→ Work request: Reproduce the lines between the one containing "Um comerciante deseja" and the one containing "menos** no período.", inclusive, without any changes.
---- Data extracts
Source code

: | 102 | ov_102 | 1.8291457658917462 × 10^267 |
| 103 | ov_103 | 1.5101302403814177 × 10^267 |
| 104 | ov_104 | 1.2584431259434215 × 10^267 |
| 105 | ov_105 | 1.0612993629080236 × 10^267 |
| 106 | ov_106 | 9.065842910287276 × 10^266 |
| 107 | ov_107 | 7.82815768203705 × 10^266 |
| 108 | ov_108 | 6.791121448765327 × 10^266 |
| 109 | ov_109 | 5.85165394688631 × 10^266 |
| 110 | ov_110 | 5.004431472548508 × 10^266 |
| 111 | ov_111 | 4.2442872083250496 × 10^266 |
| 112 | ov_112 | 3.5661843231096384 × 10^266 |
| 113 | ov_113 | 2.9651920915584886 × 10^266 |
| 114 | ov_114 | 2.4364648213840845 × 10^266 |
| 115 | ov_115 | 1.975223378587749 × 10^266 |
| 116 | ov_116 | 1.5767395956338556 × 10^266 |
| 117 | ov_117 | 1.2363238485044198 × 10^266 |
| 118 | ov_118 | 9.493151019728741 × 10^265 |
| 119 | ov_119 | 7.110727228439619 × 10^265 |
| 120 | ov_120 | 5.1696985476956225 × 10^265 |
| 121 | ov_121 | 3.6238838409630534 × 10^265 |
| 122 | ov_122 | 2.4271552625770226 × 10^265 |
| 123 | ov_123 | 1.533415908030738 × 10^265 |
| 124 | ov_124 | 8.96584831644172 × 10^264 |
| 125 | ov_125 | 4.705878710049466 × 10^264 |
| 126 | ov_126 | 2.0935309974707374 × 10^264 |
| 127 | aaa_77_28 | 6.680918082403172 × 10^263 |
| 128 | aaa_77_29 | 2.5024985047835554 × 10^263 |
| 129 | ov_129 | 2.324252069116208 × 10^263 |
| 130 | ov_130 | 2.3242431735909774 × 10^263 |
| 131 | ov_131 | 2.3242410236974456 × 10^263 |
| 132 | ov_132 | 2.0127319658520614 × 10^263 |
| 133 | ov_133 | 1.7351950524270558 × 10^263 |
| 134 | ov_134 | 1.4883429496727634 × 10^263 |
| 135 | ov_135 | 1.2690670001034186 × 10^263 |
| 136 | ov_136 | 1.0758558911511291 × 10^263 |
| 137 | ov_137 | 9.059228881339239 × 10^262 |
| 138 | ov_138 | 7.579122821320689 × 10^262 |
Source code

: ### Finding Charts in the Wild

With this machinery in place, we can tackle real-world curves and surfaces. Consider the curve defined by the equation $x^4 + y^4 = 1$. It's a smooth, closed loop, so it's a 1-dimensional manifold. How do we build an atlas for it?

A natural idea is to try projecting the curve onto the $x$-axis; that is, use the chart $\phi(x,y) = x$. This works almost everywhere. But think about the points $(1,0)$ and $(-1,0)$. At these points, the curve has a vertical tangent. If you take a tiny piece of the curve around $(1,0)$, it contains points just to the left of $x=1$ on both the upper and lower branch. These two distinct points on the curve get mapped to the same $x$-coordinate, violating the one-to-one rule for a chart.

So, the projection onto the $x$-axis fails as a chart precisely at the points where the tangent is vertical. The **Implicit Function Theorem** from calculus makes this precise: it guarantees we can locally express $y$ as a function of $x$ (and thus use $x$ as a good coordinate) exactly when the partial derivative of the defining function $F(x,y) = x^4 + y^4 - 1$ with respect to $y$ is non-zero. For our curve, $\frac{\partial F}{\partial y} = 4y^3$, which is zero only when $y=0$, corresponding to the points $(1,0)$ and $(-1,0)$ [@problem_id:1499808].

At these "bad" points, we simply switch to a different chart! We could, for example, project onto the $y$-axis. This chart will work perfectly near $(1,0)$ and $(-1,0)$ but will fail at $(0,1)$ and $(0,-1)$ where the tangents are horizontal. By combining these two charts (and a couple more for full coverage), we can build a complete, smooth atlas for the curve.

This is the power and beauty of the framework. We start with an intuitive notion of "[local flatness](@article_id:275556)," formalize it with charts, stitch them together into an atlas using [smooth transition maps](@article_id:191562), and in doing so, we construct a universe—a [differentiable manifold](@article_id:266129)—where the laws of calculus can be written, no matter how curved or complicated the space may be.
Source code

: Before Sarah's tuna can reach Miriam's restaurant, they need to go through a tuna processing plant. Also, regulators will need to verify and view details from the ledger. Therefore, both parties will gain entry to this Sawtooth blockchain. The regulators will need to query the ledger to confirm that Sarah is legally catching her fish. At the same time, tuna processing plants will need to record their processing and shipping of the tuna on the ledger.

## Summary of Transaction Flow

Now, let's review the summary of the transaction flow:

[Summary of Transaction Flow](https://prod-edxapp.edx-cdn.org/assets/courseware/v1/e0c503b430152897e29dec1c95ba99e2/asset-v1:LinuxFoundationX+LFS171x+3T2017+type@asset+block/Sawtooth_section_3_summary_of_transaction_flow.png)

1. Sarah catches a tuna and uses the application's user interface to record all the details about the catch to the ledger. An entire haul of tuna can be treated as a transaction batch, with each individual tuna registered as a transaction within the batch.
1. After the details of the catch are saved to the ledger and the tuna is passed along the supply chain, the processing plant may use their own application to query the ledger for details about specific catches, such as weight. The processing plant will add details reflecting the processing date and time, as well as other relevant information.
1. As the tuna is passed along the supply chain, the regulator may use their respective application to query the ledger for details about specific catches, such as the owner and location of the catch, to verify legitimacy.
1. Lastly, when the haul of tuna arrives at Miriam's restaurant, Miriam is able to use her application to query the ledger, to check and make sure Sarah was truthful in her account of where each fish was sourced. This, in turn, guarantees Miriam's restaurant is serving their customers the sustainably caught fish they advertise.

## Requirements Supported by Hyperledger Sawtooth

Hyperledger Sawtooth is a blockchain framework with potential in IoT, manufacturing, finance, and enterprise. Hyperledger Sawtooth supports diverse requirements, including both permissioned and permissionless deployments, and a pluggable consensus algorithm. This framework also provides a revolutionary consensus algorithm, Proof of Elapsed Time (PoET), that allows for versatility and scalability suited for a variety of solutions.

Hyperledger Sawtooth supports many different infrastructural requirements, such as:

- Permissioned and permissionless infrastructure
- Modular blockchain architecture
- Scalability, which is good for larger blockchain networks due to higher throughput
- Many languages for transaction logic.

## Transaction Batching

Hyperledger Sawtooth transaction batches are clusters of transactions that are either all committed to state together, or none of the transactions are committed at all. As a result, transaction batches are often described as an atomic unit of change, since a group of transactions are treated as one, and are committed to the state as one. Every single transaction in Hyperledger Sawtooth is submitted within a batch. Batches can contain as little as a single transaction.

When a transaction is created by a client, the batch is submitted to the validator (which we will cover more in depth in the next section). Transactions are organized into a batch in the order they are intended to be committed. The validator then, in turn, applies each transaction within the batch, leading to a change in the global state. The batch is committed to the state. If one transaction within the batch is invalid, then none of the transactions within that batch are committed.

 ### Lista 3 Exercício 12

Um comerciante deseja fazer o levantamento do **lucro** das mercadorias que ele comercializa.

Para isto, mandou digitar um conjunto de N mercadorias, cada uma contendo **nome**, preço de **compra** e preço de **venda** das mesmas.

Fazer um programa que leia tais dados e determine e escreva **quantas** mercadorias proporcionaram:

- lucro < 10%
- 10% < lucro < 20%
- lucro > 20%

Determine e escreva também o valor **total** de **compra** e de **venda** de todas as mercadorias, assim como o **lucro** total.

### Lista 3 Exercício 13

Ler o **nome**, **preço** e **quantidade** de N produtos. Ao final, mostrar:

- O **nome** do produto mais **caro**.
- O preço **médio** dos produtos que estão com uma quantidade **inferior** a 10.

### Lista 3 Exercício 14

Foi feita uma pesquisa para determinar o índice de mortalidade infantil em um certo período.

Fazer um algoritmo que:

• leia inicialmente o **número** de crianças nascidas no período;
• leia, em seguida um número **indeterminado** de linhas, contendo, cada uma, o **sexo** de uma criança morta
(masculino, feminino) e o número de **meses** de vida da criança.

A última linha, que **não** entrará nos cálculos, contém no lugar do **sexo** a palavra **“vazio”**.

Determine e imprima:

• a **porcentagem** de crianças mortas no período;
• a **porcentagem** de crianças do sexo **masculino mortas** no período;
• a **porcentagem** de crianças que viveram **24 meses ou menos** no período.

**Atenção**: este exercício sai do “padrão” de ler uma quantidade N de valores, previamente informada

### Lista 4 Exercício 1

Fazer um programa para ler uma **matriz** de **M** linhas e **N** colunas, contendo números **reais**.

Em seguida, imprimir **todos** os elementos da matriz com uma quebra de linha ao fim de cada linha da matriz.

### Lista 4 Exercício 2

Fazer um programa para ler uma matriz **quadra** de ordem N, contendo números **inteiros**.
--------
→ Result:
Um comerciante deseja fazer o levantamento do **lucro** das mercadorias que ele comercializa.

Para isto, mandou digitar um conjunto de N mercadorias, cada uma contendo **nome**, preço de **compra** e preço de **venda** das mesmas.

Fazer um programa que leia tais dados e determine e escreva **quantas** mercadorias proporcionaram:

- lucro < 10%
- 10% < lucro < 20%
- lucro > 20%

Determine e escreva também o valor **total** de **compra** e de **venda** de todas as mercadorias, assim como o **lucro** total.

### Lista 3 Exercício 13

Ler o **nome**, **preço** e **quantidade** de N produtos. Ao final, mostrar:

- O **nome** do produto mais **caro**.
- O preço **médio** dos produtos que estão com uma quantidade **inferior** a 10.

### Lista 3 Exercício 14

Foi feita uma pesquisa para determinar o índice de mortalidade infantil em um certo período.

Fazer um algoritmo que:

• leia inicialmente o **número** de crianças nascidas no período;
• leia, em seguida um número **indeterminado** de linhas, contendo, cada uma, o **sexo** de uma criança morta
(masculino, feminino) e o número de **meses** de vida da criança.

A última linha, que **não** entrará nos cálculos, contém no lugar do **sexo** a palavra **“vazio”**.

Determine e imprima:

• a **porcentagem** de crianças mortas no período;
• a **porcentagem** de crianças do sexo **masculino mortas** no período;
• a **porcentagem** de crianças que viveram **24 meses ou menos** no período.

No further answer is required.